With the emergence of generative AI and its broad adoption across the world, Salesforce CEO Marc Benioff says we’re in unprecedented times with the technology set to revolutionize every aspect of our lives (via The Financial Times).
According to Salesforce’s CEO:
“There are these Steve Jobs moments where a whole new part of the industry gets invented. So, it could be Tom Watson with the mainframe, it could be Steve Jobs with the personal computer, it could be Marc Andreessen with the browser.”
“We’re in a moment where we see a level of innovation and capability and funding, and all the magic of Silicon Valley.”
The executive discussed the potential effect AI might have on jobs and humanity. And as you might have guessed, he also spoke about his feud with Microsoft, especially after indicating that Copilot is just Microsoft’s new Clippy and doesn’t deliver value.
“What’s your beef with Satya [Nadella]?” Stephen Morris, the Financial Times’ San Francisco Bureau Chief, asked Salesforce CEO Marc Benioff. The executive famously hasn’t pulled any punches when it comes to criticizing Microsoft’s AI efforts.
Microsoft’s top management executives watered down his claims, further suggesting that Benioff doesn’t know what he is talking about. Microsoft Chief Communication Officer Frank X. Shaw addressed some of Benioff’s comments about the company, suggesting that his borderline obsession with Copilot is “all about marketing, less about truth or substance”.
However, Salesforce’s CEO says that he’s noticed that saying those things after it turned out what he was saying was right. Benioff reiterated that he thinks Microsoft disappointed its customers with Copilot.
Compared to Cursor AI’s immense success in the developer front, Benioff claims Microsoft has failed to match its standards with Copilot and GitHub, prompting OpenAI to acquire Cursor AI’s competitor, Windsurf, for $3 billion. “This is because Microsoft’s Copilot and GitHub also failed, so it didn’t deliver the level of productivity that it could have,” Benioff added.

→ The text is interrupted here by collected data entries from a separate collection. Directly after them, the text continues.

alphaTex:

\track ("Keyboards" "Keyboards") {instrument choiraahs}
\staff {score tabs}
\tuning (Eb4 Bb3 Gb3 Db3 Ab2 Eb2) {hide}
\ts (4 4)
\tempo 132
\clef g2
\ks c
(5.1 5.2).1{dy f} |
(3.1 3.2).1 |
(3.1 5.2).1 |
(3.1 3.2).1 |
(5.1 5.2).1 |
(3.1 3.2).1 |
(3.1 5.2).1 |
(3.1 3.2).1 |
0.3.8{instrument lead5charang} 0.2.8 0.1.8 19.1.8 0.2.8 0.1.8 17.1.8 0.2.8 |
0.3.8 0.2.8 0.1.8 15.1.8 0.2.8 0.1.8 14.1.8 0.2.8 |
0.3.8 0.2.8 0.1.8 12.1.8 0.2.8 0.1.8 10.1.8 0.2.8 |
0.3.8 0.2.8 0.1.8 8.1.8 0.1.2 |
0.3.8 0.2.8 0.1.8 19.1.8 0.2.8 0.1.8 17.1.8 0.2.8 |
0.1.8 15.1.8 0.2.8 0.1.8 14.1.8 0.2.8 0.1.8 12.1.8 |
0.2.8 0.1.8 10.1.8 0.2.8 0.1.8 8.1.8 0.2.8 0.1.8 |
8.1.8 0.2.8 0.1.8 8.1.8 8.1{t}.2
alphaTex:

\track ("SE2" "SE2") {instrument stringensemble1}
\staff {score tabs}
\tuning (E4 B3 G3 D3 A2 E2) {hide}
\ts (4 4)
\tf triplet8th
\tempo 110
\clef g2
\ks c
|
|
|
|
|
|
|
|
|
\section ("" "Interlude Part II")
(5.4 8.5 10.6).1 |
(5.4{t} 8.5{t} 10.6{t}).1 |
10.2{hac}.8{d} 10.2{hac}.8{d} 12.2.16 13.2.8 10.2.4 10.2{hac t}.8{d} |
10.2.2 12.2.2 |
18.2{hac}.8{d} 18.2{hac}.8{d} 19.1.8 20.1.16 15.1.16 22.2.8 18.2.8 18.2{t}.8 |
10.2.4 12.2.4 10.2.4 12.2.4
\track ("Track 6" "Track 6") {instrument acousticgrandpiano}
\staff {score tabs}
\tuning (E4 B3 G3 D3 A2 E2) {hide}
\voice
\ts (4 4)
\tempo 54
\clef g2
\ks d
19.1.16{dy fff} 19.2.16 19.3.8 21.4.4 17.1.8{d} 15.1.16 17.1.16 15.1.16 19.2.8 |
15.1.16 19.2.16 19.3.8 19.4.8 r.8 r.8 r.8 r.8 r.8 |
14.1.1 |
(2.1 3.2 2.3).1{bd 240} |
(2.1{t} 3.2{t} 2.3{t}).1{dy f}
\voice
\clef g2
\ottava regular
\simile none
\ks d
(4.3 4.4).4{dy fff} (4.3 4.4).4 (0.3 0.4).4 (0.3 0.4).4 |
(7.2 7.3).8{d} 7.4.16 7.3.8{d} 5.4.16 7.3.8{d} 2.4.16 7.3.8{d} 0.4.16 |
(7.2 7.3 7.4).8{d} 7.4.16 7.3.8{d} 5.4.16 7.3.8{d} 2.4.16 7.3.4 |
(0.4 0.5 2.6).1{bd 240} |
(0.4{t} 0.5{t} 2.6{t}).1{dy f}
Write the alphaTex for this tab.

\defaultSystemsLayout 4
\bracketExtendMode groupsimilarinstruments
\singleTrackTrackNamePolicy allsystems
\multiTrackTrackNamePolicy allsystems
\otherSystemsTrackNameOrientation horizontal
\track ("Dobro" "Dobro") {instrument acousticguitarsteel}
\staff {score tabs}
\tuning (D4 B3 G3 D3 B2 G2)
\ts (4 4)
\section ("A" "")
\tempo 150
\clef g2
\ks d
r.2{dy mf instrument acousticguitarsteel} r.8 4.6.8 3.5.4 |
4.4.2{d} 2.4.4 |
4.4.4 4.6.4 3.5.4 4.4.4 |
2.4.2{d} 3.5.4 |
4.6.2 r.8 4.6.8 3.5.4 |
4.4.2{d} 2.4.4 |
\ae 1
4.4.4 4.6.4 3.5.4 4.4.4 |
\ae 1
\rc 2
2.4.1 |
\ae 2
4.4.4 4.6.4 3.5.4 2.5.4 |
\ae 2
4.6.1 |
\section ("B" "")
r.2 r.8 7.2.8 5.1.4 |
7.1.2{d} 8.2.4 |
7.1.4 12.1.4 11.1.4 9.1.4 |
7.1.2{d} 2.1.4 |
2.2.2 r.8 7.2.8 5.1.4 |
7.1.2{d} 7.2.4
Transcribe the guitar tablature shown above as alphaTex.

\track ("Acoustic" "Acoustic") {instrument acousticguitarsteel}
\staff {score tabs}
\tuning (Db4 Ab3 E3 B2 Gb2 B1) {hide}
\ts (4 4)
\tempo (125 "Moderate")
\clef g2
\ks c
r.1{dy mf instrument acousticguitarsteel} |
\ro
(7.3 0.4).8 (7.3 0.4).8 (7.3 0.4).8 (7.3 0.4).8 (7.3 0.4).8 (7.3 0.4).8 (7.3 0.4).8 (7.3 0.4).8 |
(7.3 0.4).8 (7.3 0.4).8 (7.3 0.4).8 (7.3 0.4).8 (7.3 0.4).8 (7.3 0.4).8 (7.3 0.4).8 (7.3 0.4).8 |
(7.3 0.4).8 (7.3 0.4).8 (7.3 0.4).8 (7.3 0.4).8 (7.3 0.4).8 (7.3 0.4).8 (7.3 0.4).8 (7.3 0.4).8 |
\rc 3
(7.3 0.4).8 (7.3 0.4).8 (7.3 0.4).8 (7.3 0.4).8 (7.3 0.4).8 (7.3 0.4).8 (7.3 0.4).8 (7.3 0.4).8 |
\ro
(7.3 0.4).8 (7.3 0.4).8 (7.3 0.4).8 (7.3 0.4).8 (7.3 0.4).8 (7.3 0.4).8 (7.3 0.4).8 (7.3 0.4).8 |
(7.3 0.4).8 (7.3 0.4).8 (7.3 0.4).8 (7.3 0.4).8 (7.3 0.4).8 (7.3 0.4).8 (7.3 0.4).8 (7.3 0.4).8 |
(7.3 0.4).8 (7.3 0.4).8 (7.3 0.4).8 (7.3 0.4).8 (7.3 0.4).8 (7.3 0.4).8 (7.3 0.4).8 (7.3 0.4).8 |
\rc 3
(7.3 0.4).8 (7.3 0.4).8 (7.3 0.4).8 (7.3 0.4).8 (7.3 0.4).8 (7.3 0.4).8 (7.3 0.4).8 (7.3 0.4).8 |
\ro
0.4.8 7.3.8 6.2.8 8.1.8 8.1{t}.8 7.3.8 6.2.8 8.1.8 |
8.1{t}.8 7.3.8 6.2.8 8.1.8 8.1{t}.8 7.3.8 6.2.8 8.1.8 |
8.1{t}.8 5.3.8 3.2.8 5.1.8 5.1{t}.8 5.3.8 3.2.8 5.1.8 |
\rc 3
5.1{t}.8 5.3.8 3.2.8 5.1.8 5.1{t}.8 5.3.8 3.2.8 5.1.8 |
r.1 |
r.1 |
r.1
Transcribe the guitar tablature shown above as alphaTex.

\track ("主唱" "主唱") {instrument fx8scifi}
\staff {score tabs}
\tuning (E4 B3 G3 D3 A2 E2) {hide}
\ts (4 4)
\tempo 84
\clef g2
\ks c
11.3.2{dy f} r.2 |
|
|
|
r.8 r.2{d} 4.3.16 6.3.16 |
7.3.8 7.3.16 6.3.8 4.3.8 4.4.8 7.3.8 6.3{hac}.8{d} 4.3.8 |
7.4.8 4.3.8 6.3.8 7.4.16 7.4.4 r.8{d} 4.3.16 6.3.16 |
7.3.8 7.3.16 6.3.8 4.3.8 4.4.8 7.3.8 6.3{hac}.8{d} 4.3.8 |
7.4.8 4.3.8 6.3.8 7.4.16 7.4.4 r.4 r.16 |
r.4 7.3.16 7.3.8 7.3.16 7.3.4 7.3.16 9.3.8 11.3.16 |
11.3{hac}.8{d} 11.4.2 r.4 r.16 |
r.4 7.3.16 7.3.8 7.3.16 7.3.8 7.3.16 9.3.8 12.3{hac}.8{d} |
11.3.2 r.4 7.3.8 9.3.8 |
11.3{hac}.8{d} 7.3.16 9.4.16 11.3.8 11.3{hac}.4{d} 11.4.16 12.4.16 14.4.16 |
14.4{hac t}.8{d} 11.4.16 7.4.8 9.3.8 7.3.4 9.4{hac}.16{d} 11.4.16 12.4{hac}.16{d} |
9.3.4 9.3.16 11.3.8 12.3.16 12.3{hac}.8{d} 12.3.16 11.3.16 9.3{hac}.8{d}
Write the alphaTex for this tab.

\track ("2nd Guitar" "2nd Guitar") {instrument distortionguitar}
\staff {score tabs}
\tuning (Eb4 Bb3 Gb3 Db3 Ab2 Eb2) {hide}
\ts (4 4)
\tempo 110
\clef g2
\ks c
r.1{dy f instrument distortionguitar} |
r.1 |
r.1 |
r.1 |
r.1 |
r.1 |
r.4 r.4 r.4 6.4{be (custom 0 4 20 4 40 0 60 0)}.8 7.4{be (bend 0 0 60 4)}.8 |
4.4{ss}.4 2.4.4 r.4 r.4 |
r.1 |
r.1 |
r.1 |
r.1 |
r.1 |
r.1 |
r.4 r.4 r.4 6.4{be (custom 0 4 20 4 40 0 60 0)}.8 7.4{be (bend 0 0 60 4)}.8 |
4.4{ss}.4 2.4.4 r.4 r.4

The executive indicated that “Microsoft is just a ChatGPT reseller.” He claims that this is the tech giant’s AI strategy, describing Microsoft’s apparent frustration with this strategy, prompting it to hire Google DeepMind’s co-founder, Mustafa Suleyman, to run its AI division and develop a new model under its Prometheus program.
Salesforce CEO says Microsoft and OpenAI are drifting further apart
Benioff further claimed that the move might be Microsoft’s way to cut its cord from OpenAI, and emancipate itself from an overdependence on the ChatGPT maker for its AI technology. He foresees a future where ChatGPT isn’t at the heart of Copilot.
The Salesforce CEO indicated that a presentation by OpenAI’s CFO (Chief Financial Officer), Sarah Friar, at a Goldman Sachs conference corroborated his theory. According to the executive, OpenAI’s stack diagram didn’t feature Microsoft’s software in the data centre, application, API, or model level.
For context, a stack diagram is a traditional technique that tech firms use to highlight their strategies for the future.
It’s all playing out right in front of our eyes that there is a huge breach between Microsoft and OpenAI. It’s a full proximal rupture. And it’s not coming back together.
Salesforce CEO, Marc Benioff
When OpenAI unveiled its $500 billion Stargate project designed to facilitate the construction of data centers across the United States, Benioff predicted that Microsoft wouldn’t use OpenAI’s technology in the future for its AI advances.
Interestingly, Microsoft CEO Satya Nadella indicated that the company is still committed to investing $80 billion to build data centers for its own AI plans.
However, a recent report revealed that Microsoft pulled out of two mega data center deals because it doesn’t want to provide additional training support for ChatGPT anymore.
A separate report indicated that Sam Altman claimed that OpenAI is no longer compute-constrained, shortly after Microsoft lost its exclusive cloud provider status. This doesn’t come as a surprise, as the ChatGPT maker had openly voiced its concerns about Microsoft not meeting its cloud computing needs.
Elsewhere, Microsoft is reportedly developing in-house AI models and testing third-party ones for Copilot despite its multi-billion-dollar partnership with OpenAI. Microsoft’s Mustafa Suleyman corroborated the report’s claims, revealing that the company is developing “off-frontier” AI models, which will be 3 or 6 months behind OpenAI. He indicated that the company’s strategy is to play a very tight second at a cost-friendly price.